== Segment start ==

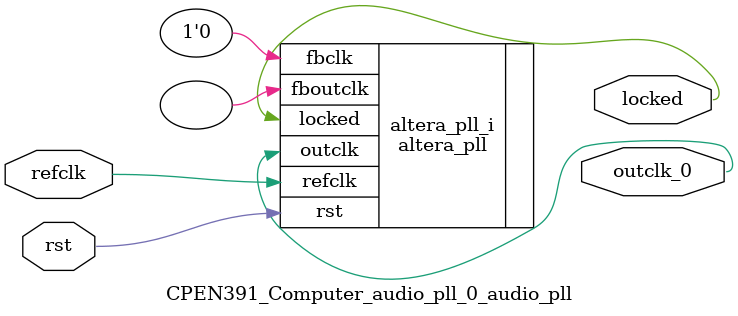
<source format=v>
`timescale 1ns/10ps
module  CPEN391_Computer_audio_pll_0_audio_pll(

	// interface 'refclk'
	input wire refclk,

	// interface 'reset'
	input wire rst,

	// interface 'outclk0'
	output wire outclk_0,

	// interface 'locked'
	output wire locked
);

	altera_pll #(
		.fractional_vco_multiplier("false"),
		.reference_clock_frequency("50.0 MHz"),
		.operation_mode("direct"),
		.number_of_clocks(1),
		.output_clock_frequency0("12.288135 MHz"),
		.phase_shift0("0 ps"),
		.duty_cycle0(50),
		.output_clock_frequency1("0 MHz"),
		.phase_shift1("0 ps"),
		.duty_cycle1(50),
		.output_clock_frequency2("0 MHz"),
		.phase_shift2("0 ps"),
		.duty_cycle2(50),
		.output_clock_frequency3("0 MHz"),
		.phase_shift3("0 ps"),
		.duty_cycle3(50),
		.output_clock_frequency4("0 MHz"),
		.phase_shift4("0 ps"),
		.duty_cycle4(50),
		.output_clock_frequency5("0 MHz"),
		.phase_shift5("0 ps"),
		.duty_cycle5(50),
		.output_clock_frequency6("0 MHz"),
		.phase_shift6("0 ps"),
		.duty_cycle6(50),
		.output_clock_frequency7("0 MHz"),
		.phase_shift7("0 ps"),
		.duty_cycle7(50),
		.output_clock_frequency8("0 MHz"),
		.phase_shift8("0 ps"),
		.duty_cycle8(50),
		.output_clock_frequency9("0 MHz"),
		.phase_shift9("0 ps"),
		.duty_cycle9(50),
		.output_clock_frequency10("0 MHz"),
		.phase_shift10("0 ps"),
		.duty_cycle10(50),
		.output_clock_frequency11("0 MHz"),
		.phase_shift11("0 ps"),
		.duty_cycle11(50),
		.output_clock_frequency12("0 MHz"),
		.phase_shift12("0 ps"),
		.duty_cycle12(50),
		.output_clock_frequency13("0 MHz"),
		.phase_shift13("0 ps"),
		.duty_cycle13(50),
		.output_clock_frequency14("0 MHz"),
		.phase_shift14("0 ps"),
		.duty_cycle14(50),
		.output_clock_frequency15("0 MHz"),
		.phase_shift15("0 ps"),
		.duty_cycle15(50),
		.output_clock_frequency16("0 MHz"),
		.phase_shift16("0 ps"),
		.duty_cycle16(50),
		.output_clock_frequency17("0 MHz"),
		.phase_shift17("0 ps"),
		.duty_cycle17(50),
		.pll_type("General"),
		.pll_subtype("General")
	) altera_pll_i (
		.rst	(rst),
		.outclk	({outclk_0}),
		.locked	(locked),
		.fboutclk	( ),
		.fbclk	(1'b0),
		.refclk	(refclk)
	);
endmodule


</source>
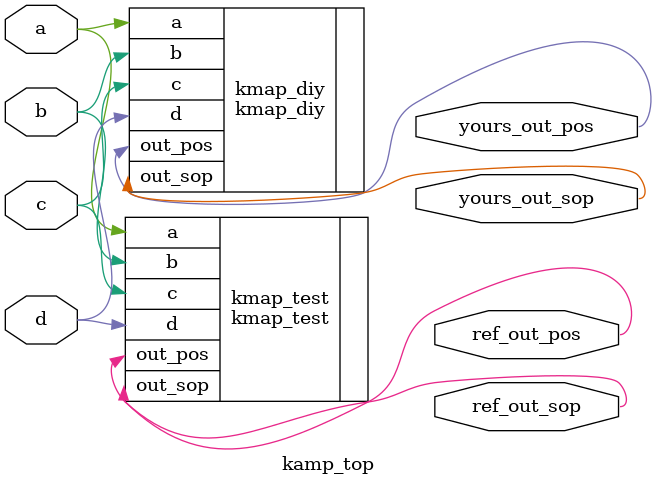
<source format=v>
`timescale 1ns / 1ps


module kamp_top(
    input a,b,c,d,
    output ref_out_sop,yours_out_sop,ref_out_pos,yours_out_pos
    );
    
    kmap_test kmap_test(
        .a(a),
        .b(b),
        .c(c),
        .d(d),
        .out_sop(ref_out_sop),
        .out_pos(ref_out_pos)
    );
    
    kmap_diy kmap_diy(
            .a(a),
            .b(b),
            .c(c),
            .d(d),
            .out_sop(yours_out_sop),
            .out_pos(yours_out_pos)
        );
    
endmodule

</source>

== Segment end ==

**Task directions:** Restate every line of the listing exactly. Pictures are not part of the copy.

**Expected output:**
<source format=v>
`timescale 1ns/10ps
module  CPEN391_Computer_audio_pll_0_audio_pll(

	// interface 'refclk'
	input wire refclk,

	// interface 'reset'
	input wire rst,

	// interface 'outclk0'
	output wire outclk_0,

	// interface 'locked'
	output wire locked
);

	altera_pll #(
		.fractional_vco_multiplier("false"),
		.reference_clock_frequency("50.0 MHz"),
		.operation_mode("direct"),
		.number_of_clocks(1),
		.output_clock_frequency0("12.288135 MHz"),
		.phase_shift0("0 ps"),
		.duty_cycle0(50),
		.output_clock_frequency1("0 MHz"),
		.phase_shift1("0 ps"),
		.duty_cycle1(50),
		.output_clock_frequency2("0 MHz"),
		.phase_shift2("0 ps"),
		.duty_cycle2(50),
		.output_clock_frequency3("0 MHz"),
		.phase_shift3("0 ps"),
		.duty_cycle3(50),
		.output_clock_frequency4("0 MHz"),
		.phase_shift4("0 ps"),
		.duty_cycle4(50),
		.output_clock_frequency5("0 MHz"),
		.phase_shift5("0 ps"),
		.duty_cycle5(50),
		.output_clock_frequency6("0 MHz"),
		.phase_shift6("0 ps"),
		.duty_cycle6(50),
		.output_clock_frequency7("0 MHz"),
		.phase_shift7("0 ps"),
		.duty_cycle7(50),
		.output_clock_frequency8("0 MHz"),
		.phase_shift8("0 ps"),
		.duty_cycle8(50),
		.output_clock_frequency9("0 MHz"),
		.phase_shift9("0 ps"),
		.duty_cycle9(50),
		.output_clock_frequency10("0 MHz"),
		.phase_shift10("0 ps"),
		.duty_cycle10(50),
		.output_clock_frequency11("0 MHz"),
		.phase_shift11("0 ps"),
		.duty_cycle11(50),
		.output_clock_frequency12("0 MHz"),
		.phase_shift12("0 ps"),
		.duty_cycle12(50),
		.output_clock_frequency13("0 MHz"),
		.phase_shift13("0 ps"),
		.duty_cycle13(50),
		.output_clock_frequency14("0 MHz"),
		.phase_shift14("0 ps"),
		.duty_cycle14(50),
		.output_clock_frequency15("0 MHz"),
		.phase_shift15("0 ps"),
		.duty_cycle15(50),
		.output_clock_frequency16("0 MHz"),
		.phase_shift16("0 ps"),
		.duty_cycle16(50),
		.output_clock_frequency17("0 MHz"),
		.phase_shift17("0 ps"),
		.duty_cycle17(50),
		.pll_type("General"),
		.pll_subtype("General")
	) altera_pll_i (
		.rst	(rst),
		.outclk	({outclk_0}),
		.locked	(locked),
		.fboutclk	( ),
		.fbclk	(1'b0),
		.refclk	(refclk)
	);
endmodule


</source>
<source format=v>
`timescale 1ns / 1ps


module kamp_top(
    input a,b,c,d,
    output ref_out_sop,yours_out_sop,ref_out_pos,yours_out_pos
    );
    
    kmap_test kmap_test(
        .a(a),
        .b(b),
        .c(c),
        .d(d),
        .out_sop(ref_out_sop),
        .out_pos(ref_out_pos)
    );
    
    kmap_diy kmap_diy(
            .a(a),
            .b(b),
            .c(c),
            .d(d),
            .out_sop(yours_out_sop),
            .out_pos(yours_out_pos)
        );
    
endmodule

</source>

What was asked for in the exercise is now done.